↓
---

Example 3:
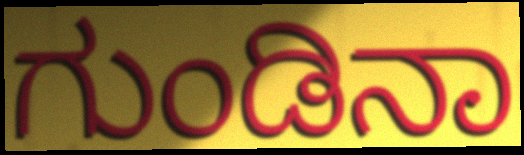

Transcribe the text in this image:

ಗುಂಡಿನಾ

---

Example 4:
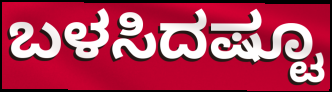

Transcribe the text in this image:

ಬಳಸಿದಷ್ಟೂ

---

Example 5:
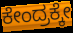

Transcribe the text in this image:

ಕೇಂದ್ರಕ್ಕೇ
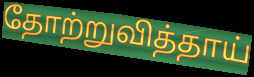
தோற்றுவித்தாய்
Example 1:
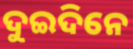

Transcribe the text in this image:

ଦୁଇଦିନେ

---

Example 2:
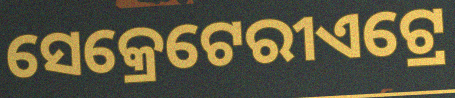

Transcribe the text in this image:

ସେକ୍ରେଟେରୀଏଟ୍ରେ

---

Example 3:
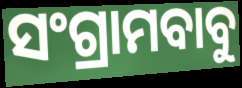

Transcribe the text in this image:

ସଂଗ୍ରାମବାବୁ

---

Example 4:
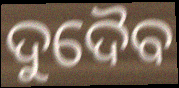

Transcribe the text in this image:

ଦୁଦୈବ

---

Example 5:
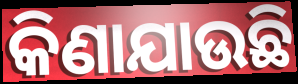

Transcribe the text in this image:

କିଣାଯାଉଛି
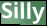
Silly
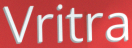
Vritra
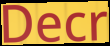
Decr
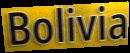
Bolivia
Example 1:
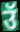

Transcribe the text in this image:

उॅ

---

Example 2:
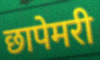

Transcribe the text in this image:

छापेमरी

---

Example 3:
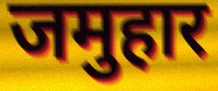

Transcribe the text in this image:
↑
Task to carry out
Transcribe the data exactly and leave no picture in the copy.

Written answer
---

Example 3:

Transcribe the text in this image:

ಗುಂಡಿನಾ

---

Example 4:

Transcribe the text in this image:

ಬಳಸಿದಷ್ಟೂ

---

Example 5:

Transcribe the text in this image:

ಕೇಂದ್ರಕ್ಕೇ
தோற்றுவித்தாய்
Example 1:

Transcribe the text in this image:

ଦୁଇଦିନେ

---

Example 2:

Transcribe the text in this image:

ସେକ୍ରେଟେରୀଏଟ୍ରେ

---

Example 3:

Transcribe the text in this image:

ସଂଗ୍ରାମବାବୁ

---

Example 4:

Transcribe the text in this image:

ଦୁଦୈବ

---

Example 5:

Transcribe the text in this image:

କିଣାଯାଉଛି
Silly
Vritra
Decr
Bolivia
Example 1:

Transcribe the text in this image:

उॅ

---

Example 2:

Transcribe the text in this image:

छापेमरी

---

Example 3:

Transcribe the text in this image:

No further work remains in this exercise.